See the portal configuration docs for the latest details.

Submission

Python

# depending on whether you use `dicom-server` or `orthanc`:
endpoint = "<Gen3 portal hostname>/dicom-server/instances"
endpoint = "<Gen3 portal hostname>/orthanc/instances"

gen3_access_token = ""
file_path = ""
if not file_path.lower().endswith(".dcm"):
  raise Exception(f"'{file_path}' is not a DICOM file")

with open(file_path, "r") as f:
  file_contents = f.read()

headers = {
  "Content-Type": "Application/DICOM"
  "Authorization" = f"Bearer {gen3_access_token}"
}
resp = requests.post(endpoint, data=file_contents, headers=headers)
if resp.status_code != 200:
  raise Exception(f"Unable to upload '{file_path}': {resp.status_code} - {resp.text}")

Developer notes

1. Orthanc: We used the jodogne/orthanc image when using PostgreSQL for storage, but when switching to AWS S3 storage, we were not able to get it working with this image, so we switched to the osimis/osiris image.
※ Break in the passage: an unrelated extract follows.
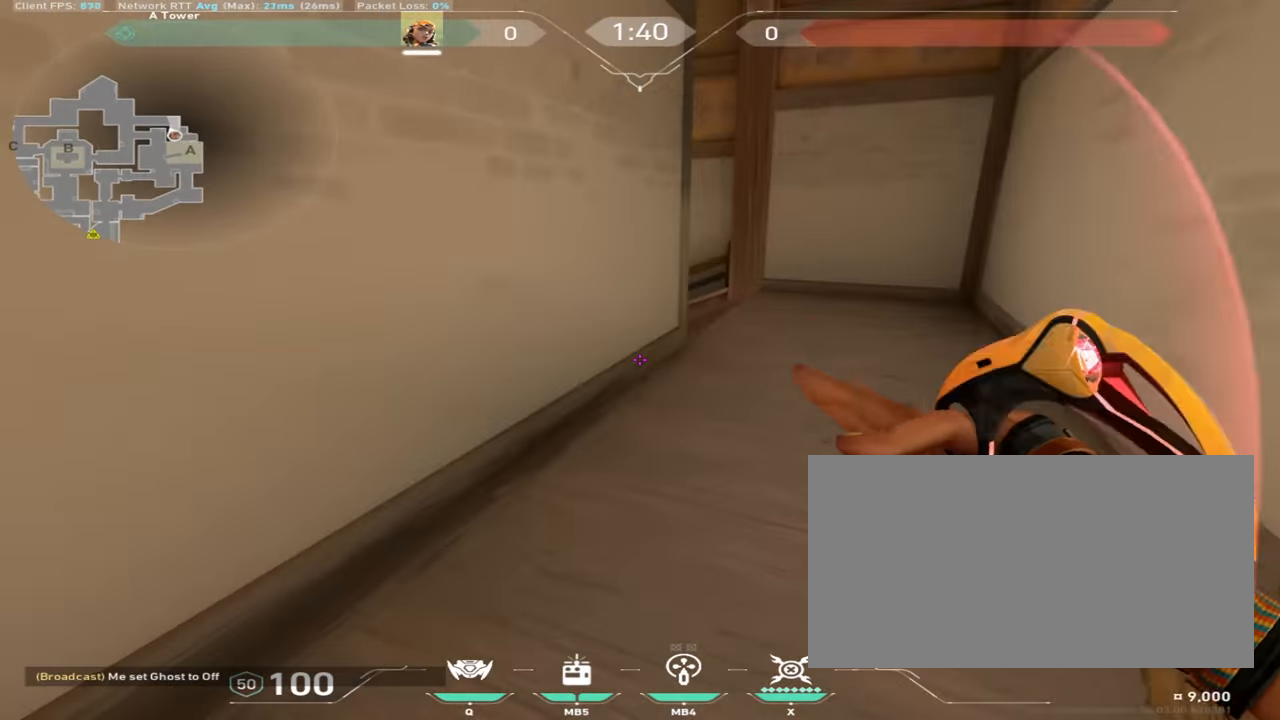
{"keys": ["w"], "mouse": [], "events": [[334, "w", "up"], [500, "w", "down"]]}
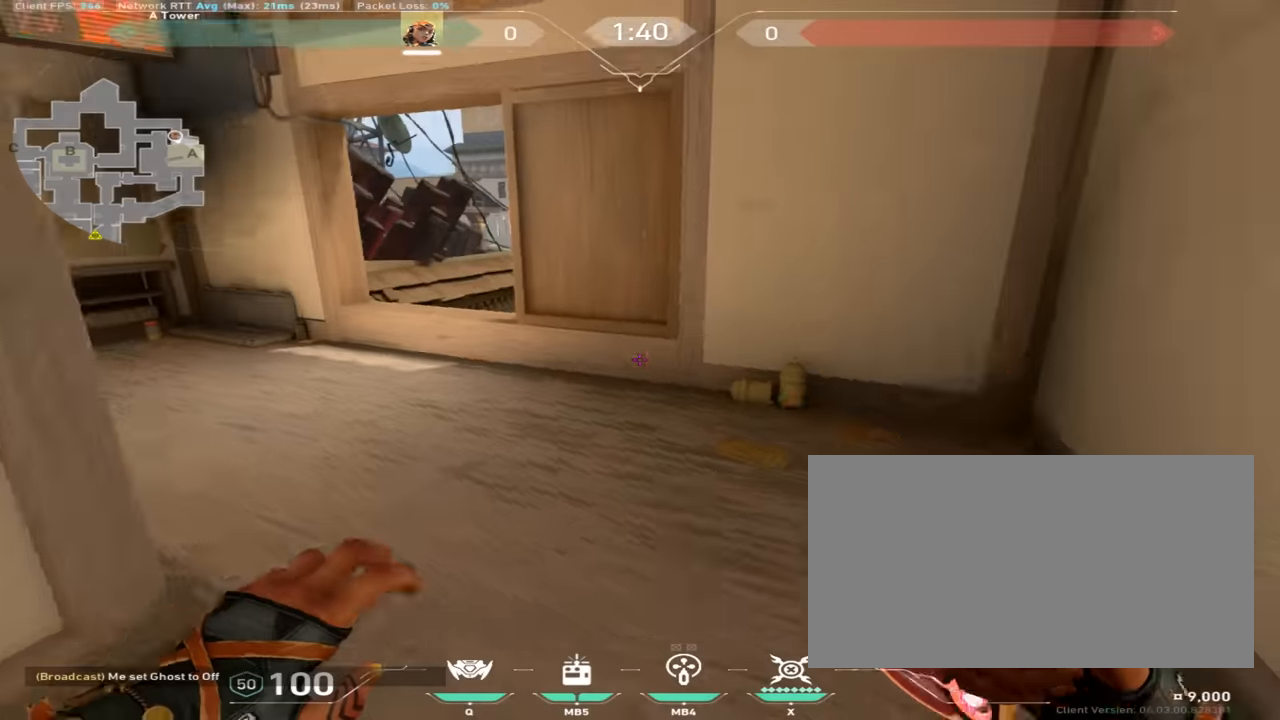
{"keys": ["w"], "mouse": [], "events": []}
This is why the deployment is different for dicom-server (PostgreSQL) and orthanc (S3).
2. For dicom-server, the authorization checks are in our custom authorization filter.
3. For orthanc, right now the authorization checks are in revproxy. It should still be possible (and is preferable) to add the custom authorization filter above to this server: docs here.
4. About authorization granularity
   • The authorization is currently at the DICOM study ID level, because that's what the DICOM server receives when a user tries to open a file in the DICOM viewer. This means administrators can grant access at the study level (resource: "/services/dicom-viewer/studies/<DICOM study ID>") or grant blanket access (either you have access to see all DICOM files in the DICOM viewer, or you don't have access to see any files) (resource: "/services/dicom-viewer/studies").
   • Some use cases may require the ability to grant access at a different granularity, such as at the program/project level to match other Gen3 services. Some options to enable this:
   • List all the DICOM study IDs in the user.yaml in order to give individual users access to specific studies.
   • Update the DICOM server authorization filter to somehow know the mapping of DICOM study ID to Gen3 program and project. The mapping could be hardcoded, queried from the database through Peregrine or Guppy (preferred option), or directly queried from the database by accessing the Sheepdog database.
     • Caveat: dicom-server uses this filter, but orthanc doesn't. Maybe it could be updated to use the filter (see #3 above).